▶ [Task directions]: Give the lines below again exactly, starting with the line that holds "CNRS lemag 324" and going on through the line that holds "La politique de gestion des".

—————

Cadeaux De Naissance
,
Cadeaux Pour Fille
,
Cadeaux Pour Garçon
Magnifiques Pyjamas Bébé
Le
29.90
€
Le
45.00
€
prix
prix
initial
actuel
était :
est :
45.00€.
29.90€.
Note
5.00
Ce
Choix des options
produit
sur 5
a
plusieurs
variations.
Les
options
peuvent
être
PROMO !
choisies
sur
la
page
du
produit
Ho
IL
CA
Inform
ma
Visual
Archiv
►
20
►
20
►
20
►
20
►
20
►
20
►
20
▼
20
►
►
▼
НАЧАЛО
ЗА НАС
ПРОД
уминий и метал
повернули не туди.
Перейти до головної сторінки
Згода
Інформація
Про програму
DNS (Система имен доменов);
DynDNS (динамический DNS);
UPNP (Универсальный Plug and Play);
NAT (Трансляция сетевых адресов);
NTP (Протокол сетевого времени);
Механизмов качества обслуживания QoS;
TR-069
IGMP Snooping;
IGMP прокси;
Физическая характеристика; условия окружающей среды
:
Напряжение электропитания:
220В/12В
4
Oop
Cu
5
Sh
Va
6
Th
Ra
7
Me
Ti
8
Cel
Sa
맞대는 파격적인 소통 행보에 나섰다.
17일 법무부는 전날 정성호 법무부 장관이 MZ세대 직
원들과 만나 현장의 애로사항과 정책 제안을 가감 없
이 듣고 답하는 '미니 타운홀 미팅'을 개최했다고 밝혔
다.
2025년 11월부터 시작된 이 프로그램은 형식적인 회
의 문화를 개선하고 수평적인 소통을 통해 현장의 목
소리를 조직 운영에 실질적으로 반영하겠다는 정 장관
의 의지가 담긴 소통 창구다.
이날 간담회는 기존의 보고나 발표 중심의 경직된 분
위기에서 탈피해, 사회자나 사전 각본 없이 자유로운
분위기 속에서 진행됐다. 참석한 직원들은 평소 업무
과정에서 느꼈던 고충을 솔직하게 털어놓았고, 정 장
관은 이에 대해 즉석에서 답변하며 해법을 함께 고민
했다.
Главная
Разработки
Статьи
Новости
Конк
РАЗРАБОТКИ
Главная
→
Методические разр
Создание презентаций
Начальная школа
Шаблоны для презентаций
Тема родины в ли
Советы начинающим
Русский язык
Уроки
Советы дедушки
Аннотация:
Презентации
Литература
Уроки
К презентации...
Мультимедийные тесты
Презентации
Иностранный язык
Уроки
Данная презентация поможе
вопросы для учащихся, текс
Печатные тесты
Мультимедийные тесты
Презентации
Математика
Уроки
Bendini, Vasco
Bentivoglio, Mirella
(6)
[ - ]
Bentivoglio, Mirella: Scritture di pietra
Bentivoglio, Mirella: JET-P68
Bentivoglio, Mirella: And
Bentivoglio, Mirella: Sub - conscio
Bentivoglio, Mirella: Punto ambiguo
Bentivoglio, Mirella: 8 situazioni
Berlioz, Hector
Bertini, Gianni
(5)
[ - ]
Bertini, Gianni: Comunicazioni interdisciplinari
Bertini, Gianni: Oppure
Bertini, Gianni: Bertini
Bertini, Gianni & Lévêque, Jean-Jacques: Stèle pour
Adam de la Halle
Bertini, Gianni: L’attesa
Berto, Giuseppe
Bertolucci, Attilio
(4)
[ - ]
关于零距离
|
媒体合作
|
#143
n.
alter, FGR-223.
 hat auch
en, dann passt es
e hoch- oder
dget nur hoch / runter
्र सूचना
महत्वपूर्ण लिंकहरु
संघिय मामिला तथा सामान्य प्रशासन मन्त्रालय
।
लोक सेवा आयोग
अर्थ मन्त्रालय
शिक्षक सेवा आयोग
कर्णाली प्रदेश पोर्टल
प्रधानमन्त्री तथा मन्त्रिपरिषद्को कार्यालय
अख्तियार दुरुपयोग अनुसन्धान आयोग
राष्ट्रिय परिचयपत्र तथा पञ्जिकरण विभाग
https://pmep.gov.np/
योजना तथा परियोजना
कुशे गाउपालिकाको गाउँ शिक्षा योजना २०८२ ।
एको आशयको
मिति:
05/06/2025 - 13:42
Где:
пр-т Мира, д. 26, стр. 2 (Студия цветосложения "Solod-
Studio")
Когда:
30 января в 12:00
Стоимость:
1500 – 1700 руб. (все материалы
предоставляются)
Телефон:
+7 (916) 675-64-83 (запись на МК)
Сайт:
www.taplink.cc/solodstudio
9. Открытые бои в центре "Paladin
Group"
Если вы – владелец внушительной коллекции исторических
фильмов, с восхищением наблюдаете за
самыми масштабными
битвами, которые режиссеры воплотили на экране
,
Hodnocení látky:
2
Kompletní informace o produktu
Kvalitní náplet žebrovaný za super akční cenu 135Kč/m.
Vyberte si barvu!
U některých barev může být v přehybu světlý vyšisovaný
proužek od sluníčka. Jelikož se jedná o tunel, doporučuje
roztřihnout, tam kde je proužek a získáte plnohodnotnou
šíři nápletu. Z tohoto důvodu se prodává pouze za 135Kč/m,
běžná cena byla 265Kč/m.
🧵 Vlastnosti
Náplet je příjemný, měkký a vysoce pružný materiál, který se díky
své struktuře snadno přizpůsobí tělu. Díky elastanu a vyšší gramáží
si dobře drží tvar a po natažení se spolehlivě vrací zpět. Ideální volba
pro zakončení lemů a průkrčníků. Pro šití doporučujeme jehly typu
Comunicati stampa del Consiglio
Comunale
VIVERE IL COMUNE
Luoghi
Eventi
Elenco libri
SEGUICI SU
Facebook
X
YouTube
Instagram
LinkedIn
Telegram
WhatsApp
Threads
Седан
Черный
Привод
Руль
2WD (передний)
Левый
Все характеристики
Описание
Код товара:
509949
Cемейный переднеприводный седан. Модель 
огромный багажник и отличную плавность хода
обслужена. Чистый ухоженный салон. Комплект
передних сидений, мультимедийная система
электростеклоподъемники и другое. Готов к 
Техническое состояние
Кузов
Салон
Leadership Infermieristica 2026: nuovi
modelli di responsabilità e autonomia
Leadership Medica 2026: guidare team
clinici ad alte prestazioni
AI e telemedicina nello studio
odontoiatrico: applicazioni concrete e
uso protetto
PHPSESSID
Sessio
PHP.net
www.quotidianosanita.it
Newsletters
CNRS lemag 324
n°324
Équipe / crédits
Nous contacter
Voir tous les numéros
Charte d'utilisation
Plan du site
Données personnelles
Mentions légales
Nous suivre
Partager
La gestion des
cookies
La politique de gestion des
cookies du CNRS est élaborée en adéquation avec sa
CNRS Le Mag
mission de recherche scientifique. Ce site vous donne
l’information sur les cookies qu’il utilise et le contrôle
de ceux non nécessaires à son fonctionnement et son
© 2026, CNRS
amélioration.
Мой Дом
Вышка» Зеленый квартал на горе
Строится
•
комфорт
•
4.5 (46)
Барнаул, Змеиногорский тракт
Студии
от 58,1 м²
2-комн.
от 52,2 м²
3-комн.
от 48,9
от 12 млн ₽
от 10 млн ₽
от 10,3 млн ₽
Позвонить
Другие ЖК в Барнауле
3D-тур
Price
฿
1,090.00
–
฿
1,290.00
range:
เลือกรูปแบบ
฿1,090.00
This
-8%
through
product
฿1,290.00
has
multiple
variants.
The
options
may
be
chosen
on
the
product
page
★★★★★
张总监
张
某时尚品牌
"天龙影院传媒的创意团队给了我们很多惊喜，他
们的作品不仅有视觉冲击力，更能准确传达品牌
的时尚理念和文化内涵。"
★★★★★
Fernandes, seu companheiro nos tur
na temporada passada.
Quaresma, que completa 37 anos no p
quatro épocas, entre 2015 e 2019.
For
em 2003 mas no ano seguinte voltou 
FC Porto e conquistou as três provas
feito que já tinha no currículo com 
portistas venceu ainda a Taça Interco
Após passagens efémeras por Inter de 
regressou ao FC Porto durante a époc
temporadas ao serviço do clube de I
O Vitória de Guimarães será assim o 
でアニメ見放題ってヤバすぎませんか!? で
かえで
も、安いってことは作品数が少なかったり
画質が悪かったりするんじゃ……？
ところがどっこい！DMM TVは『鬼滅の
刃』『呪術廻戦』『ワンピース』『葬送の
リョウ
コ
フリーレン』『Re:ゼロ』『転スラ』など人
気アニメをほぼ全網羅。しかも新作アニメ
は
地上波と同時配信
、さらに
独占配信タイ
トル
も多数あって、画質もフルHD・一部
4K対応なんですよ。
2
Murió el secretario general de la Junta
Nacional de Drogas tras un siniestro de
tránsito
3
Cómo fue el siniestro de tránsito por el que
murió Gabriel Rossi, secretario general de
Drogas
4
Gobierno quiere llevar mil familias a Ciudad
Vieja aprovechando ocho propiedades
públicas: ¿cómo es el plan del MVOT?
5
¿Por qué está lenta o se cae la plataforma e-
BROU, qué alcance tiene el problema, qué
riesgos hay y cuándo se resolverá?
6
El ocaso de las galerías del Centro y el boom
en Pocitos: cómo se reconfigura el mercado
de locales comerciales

—————

▶ [Response to the exercise]:
CNRS lemag 324
n°324
Équipe / crédits
Nous contacter
Voir tous les numéros
Charte d'utilisation
Plan du site
Données personnelles
Mentions légales
Nous suivre
Partager
La gestion des
cookies
La politique de gestion des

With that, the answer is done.